*** Opening DOCUMENT EXTRACT ***

PI3Kδ inhibitor amdizalisib had formerly been slated for regulatory filings in a comparable timeframe to sovleplenib. However, the shifting regulatory landscape in China means that HUTCHMED is seeking regulatory guidance and evaluating options for its clinical development plan in haematological indications. Prior plans were for the amdizalisib NDA to be filed on the back of data from Phase II studies in 3L follicular lymphoma (FL) and 2L marginal zone lymphoma (MZL); now randomised Phase III studies are required to support registration.

A deep pipeline in solid and haematological cancers

The depth of HUTCHMED’s pipeline is highlighted by further wholly owned assets that are approaching potential registration studies, including:

  • HMPL-453, a FGFR1/2/3 inhibitor which in March 2023 began enrolling a registration cohort in its China Phase II monotherapy trial in 2L intrahepatic cholangiocarcinoma (IHCC with FGFR fusion); and
  • HMPL-306, a dual IDH1/2 inhibitor targeting haematological malignancies such as acute myeloid leukaemia (AML), with a China Phase III study planned in 2024.

However, the next most advanced programme behind sovleplenib is the first in-licenced asset, tazemetostat (Tazverik) a global first-in-class methyltransferase inhibitor of EZH2. Greater China rights were licenced from Epizyme (Ipsen) in 2021 and it is currently available for 3L FL in restricted geographies (Hainan and Macau) within HUTCHMED’s region. Wider approval across China, albeit on a conditional basis based on the FDA approval, is approaching following completion of enrolment of the China Phase II bridging study in r/r FL, and plans to file the NDA during mid-2024.

*** Closing DOCUMENT EXTRACT ***
*** Opening SUPPLIED DATA ***

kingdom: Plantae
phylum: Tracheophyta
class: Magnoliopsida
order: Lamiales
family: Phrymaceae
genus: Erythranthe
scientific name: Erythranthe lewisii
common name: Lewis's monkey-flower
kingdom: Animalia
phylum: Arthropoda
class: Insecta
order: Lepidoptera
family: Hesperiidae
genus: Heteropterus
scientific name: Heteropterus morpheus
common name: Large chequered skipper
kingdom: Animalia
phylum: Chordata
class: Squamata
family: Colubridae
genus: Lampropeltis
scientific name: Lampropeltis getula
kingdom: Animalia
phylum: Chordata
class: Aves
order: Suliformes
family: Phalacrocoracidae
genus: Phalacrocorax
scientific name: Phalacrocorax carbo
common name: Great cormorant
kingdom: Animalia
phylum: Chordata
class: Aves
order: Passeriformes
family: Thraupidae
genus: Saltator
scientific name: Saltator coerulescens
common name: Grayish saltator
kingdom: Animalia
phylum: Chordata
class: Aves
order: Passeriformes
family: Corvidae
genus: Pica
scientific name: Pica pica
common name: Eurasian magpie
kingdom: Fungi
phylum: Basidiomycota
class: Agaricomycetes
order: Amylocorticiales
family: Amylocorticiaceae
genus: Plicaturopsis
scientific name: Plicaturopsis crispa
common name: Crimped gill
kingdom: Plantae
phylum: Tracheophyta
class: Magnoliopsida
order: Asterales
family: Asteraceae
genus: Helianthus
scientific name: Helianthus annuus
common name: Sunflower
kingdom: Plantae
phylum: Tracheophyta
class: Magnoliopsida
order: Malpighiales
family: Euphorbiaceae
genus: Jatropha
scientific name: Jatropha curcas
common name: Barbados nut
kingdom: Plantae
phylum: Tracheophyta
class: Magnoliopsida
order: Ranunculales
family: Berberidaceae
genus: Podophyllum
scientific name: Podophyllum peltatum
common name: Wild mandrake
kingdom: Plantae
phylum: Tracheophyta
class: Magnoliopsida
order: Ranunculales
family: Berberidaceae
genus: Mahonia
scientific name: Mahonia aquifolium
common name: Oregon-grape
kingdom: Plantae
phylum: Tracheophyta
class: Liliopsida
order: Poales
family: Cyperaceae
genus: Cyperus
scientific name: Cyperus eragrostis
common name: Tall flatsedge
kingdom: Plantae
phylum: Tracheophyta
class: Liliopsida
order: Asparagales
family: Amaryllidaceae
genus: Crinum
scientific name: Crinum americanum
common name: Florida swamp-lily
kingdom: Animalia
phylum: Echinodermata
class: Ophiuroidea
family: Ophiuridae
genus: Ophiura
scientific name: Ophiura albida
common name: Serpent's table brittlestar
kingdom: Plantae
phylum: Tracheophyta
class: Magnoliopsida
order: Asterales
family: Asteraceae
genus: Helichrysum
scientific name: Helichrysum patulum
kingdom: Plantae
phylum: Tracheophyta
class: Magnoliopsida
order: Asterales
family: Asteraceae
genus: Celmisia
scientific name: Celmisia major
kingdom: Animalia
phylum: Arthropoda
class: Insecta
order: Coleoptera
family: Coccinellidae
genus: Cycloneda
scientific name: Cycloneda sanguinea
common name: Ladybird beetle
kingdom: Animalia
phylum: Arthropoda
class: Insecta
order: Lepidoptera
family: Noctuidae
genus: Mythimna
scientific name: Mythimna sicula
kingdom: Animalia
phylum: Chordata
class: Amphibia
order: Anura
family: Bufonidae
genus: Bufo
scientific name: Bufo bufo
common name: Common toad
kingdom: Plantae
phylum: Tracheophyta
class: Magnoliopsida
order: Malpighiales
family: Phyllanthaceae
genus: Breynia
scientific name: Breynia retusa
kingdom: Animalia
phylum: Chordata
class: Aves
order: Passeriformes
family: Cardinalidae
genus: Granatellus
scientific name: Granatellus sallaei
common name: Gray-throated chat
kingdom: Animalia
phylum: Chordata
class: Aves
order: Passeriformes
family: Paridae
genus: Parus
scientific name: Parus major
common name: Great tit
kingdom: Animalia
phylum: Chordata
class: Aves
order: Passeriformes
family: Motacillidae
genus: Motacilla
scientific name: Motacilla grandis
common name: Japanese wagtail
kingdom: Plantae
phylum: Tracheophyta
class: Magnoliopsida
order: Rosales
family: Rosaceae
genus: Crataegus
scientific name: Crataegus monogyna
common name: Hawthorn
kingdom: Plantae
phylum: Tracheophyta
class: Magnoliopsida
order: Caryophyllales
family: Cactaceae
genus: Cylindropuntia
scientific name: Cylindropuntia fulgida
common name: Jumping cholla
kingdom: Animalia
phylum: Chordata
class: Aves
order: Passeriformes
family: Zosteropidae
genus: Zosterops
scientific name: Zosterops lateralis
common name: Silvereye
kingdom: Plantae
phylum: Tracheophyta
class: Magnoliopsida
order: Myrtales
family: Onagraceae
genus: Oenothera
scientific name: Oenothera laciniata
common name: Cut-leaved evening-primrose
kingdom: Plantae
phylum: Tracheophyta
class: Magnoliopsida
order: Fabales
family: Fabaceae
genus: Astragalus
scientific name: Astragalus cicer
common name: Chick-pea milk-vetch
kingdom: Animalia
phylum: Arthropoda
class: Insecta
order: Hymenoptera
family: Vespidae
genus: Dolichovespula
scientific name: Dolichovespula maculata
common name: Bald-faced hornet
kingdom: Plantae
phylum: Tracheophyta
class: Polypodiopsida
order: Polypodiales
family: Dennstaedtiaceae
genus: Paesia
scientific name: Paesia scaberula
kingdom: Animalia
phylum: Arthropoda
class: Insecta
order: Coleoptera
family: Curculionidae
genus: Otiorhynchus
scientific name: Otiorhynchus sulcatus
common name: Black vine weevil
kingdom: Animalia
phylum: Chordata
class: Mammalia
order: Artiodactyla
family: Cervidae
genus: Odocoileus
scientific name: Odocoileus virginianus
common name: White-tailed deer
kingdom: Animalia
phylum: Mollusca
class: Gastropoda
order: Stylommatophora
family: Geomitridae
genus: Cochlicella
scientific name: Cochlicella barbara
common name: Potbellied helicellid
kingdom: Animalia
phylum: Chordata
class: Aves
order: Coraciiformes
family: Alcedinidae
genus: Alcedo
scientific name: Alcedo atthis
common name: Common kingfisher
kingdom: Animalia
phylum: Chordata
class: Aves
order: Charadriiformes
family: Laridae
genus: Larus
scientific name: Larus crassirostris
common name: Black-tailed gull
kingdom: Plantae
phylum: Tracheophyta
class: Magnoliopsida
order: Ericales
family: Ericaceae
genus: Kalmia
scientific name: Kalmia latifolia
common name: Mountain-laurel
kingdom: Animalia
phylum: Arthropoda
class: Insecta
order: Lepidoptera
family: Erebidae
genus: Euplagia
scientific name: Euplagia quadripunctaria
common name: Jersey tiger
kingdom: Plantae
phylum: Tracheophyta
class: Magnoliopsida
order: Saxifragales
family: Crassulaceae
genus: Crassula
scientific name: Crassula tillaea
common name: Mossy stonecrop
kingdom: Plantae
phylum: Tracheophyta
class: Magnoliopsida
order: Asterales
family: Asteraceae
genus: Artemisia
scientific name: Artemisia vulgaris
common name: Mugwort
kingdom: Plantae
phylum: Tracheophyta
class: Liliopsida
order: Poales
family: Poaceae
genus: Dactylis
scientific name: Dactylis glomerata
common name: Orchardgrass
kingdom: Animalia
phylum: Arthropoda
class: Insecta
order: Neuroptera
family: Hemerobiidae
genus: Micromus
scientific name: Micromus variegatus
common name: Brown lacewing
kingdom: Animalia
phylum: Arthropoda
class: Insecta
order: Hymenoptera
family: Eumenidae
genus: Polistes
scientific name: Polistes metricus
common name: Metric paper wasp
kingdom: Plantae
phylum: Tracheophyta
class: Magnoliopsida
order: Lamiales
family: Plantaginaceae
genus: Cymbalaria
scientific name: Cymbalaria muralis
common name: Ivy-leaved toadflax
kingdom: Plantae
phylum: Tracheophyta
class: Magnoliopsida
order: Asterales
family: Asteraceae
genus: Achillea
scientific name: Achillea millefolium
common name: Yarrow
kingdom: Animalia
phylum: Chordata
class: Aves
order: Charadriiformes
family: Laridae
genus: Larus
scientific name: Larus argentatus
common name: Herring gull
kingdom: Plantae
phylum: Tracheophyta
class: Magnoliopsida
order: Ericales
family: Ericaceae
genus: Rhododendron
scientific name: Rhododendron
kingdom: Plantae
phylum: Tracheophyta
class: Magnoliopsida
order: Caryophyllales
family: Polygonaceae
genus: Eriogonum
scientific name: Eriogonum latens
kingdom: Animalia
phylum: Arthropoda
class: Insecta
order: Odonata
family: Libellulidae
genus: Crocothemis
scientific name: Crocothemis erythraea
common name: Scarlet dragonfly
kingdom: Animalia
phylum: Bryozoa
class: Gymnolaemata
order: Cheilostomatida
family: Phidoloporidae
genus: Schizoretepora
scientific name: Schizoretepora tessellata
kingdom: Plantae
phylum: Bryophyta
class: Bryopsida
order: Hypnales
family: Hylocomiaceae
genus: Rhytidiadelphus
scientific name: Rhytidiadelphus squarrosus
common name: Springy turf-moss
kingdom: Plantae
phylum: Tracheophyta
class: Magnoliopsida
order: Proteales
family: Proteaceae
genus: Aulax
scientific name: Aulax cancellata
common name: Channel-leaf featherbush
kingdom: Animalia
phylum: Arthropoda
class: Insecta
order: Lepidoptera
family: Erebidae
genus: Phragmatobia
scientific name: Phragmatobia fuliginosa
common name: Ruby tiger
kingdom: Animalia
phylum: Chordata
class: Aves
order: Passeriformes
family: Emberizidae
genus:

*** Closing SUPPLIED DATA ***

→ **TASK SET**:
A. Duplicate the part of the HUTCHMED pipeline passage that opens with the words containing "A deep pipeline" and closes with "planned in 2024.".
B. Turn the paragraph of the HUTCHMED pipeline passage beginning "However, the next most advanced programme" into a short bulleted list that keeps its main facts.
The data above come from a source separate from the HUTCHMED pipeline passage.

→ **WRITTEN ANSWERS**:
A.
A deep pipeline in solid and haematological cancers

The depth of HUTCHMED’s pipeline is highlighted by further wholly owned assets that are approaching potential registration studies, including:

  • HMPL-453, a FGFR1/2/3 inhibitor which in March 2023 began enrolling a registration cohort in its China Phase II monotherapy trial in 2L intrahepatic cholangiocarcinoma (IHCC with FGFR fusion); and
  • HMPL-306, a dual IDH1/2 inhibitor targeting haematological malignancies such as acute myeloid leukaemia (AML), with a China Phase III study planned in 2024.

B.
- Tazemetostat (Tazverik) is HUTCHMED's next most advanced program after sovleplenib and its first in-licensed asset. It is a global first-in-class EZH2 methyltransferase inhibitor.
- Greater China rights were licensed from Epizyme (Ipsen) in 2021.
- It is currently available for 3L FL in Hainan and Macau.
- Wider approval across China is approaching, on a conditional basis based on the FDA approval. Enrollment in the China Phase II bridging study in r/r FL has been completed.
- The NDA filing is planned for mid-2024.